Sri Lanka has signed an agreement with the World Bank for US$125m in credit to aid in the modernisation of its agriculture sector.
The funds will be invested in improving efficiency and creating an attractive, modern business by focusing on higher-value produce, such as fruits and vegetables, and promoting commercial and export-viable agriculture.
“Sri Lanka’s history is deeply rooted in agriculture and its paddy cultivation tradition. Past practices can inform the future by preserving and building on the country’s farming traditions. There is now space to diversify and promote high-value, export-oriented food crops,” explained Idak Pswarayi-Riddihough, World Bank country director for Sri Lanka and the Maldives. “This shift is crucial for income growth, poverty reduction, reducing inequality and better nutritional outcomes. The new approach corresponds directly with World Bank Group’s twin goals.”

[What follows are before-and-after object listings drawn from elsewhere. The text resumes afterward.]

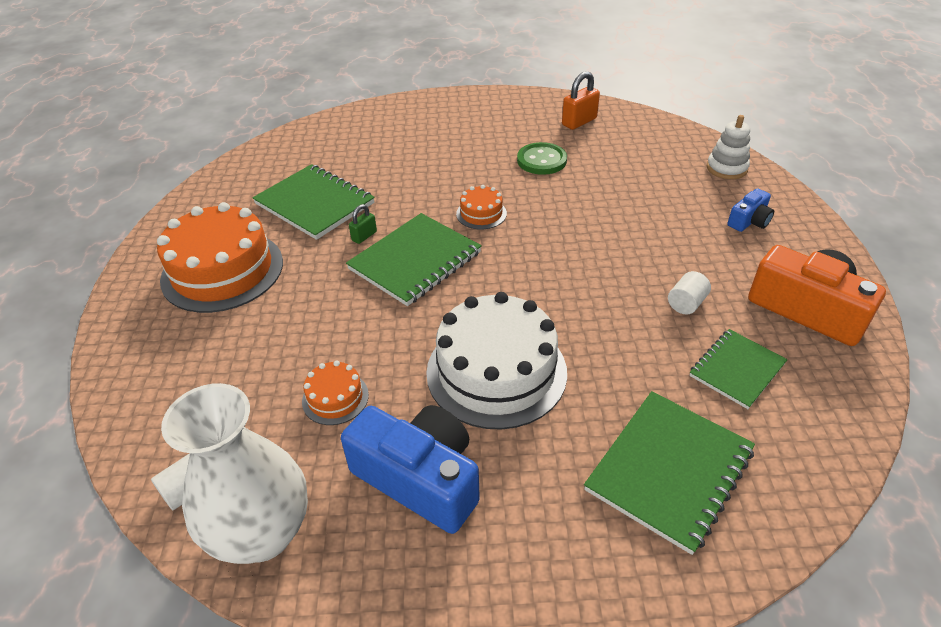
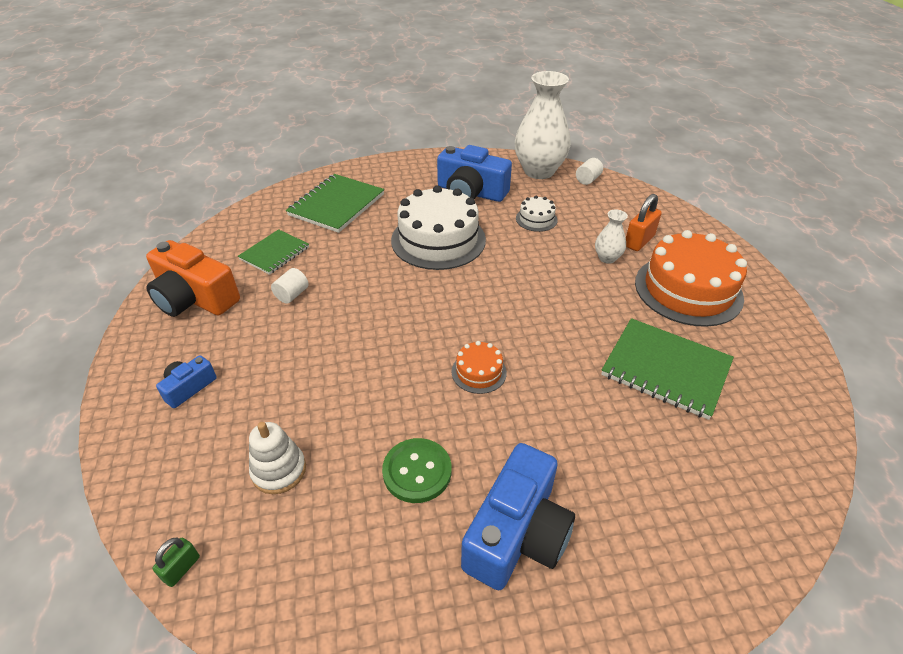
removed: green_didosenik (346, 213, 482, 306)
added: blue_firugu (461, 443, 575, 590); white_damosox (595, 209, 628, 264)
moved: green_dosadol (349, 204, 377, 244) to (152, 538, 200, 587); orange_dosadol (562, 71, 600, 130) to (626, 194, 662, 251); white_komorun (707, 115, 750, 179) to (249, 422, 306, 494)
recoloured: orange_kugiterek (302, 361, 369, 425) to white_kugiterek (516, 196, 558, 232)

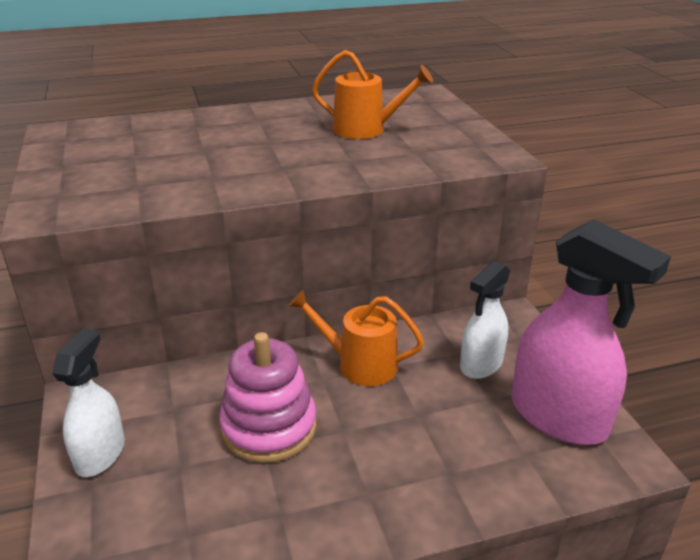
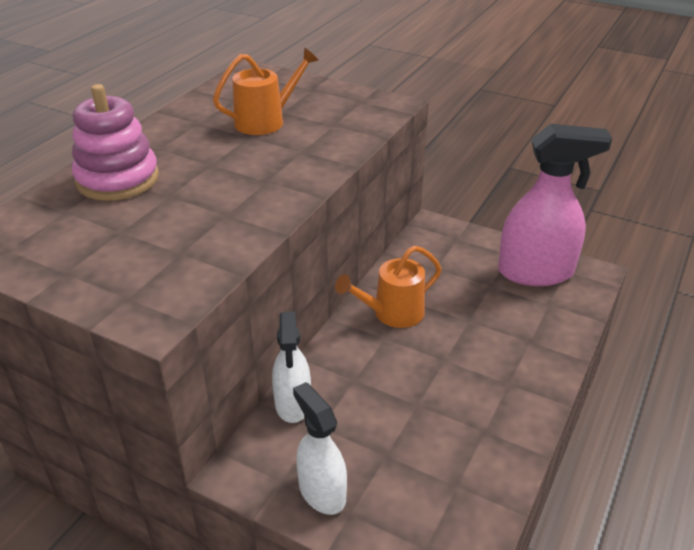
moved: pink_komorun (219, 332, 317, 463) to (72, 84, 159, 201); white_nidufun (460, 261, 510, 379) to (272, 311, 311, 423)

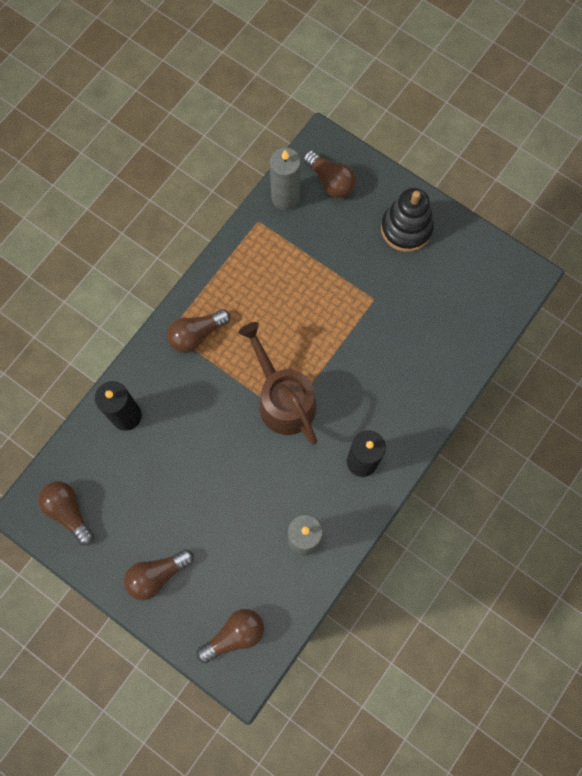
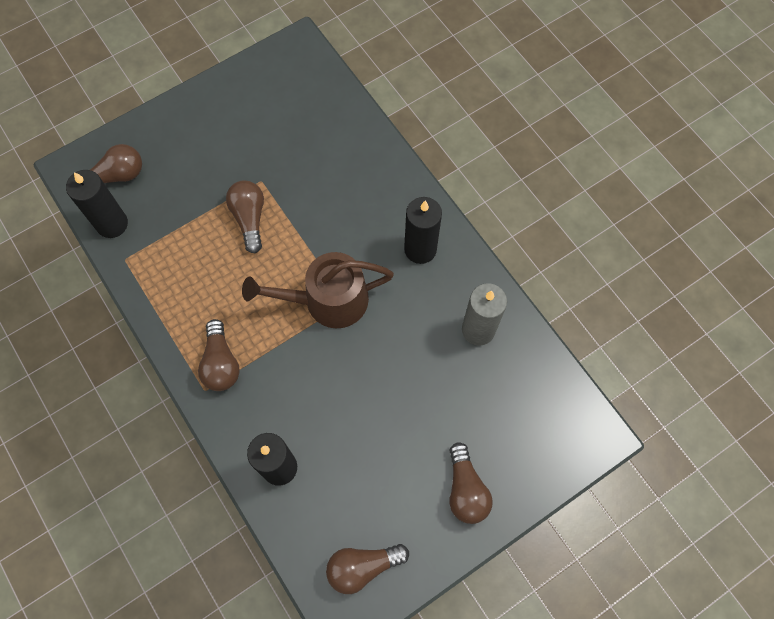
removed: black_komorun (381, 188, 434, 252)
moved: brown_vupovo (197, 609, 264, 663) to (226, 180, 264, 253)
recoloured: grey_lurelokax (270, 148, 301, 210) to black_lurelokax (66, 170, 128, 238)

Investments will also be made in modern technology, building farmer organisations and supporting agriculture policy development.
“This project aims to demonstrate new agricultural practices and institutional arrangements in the project areas, linking smallholder farmers into modern agriculture value chains and creating attractive jobs, including for women and young people” said Ulrich Schmitt, programme leader at the World Bank. “Innovation and new technology will help improve not only the sector’s economic efficiency but also enhance resilience to natural disasters and climate change.”
The World Bank said in a statement released 17 January that some 30,000 smallholder farm households will benefit directly from the programme, which will be implemented by Sri Lanka’s Ministry of Primary Industries and Ministry of Agriculture.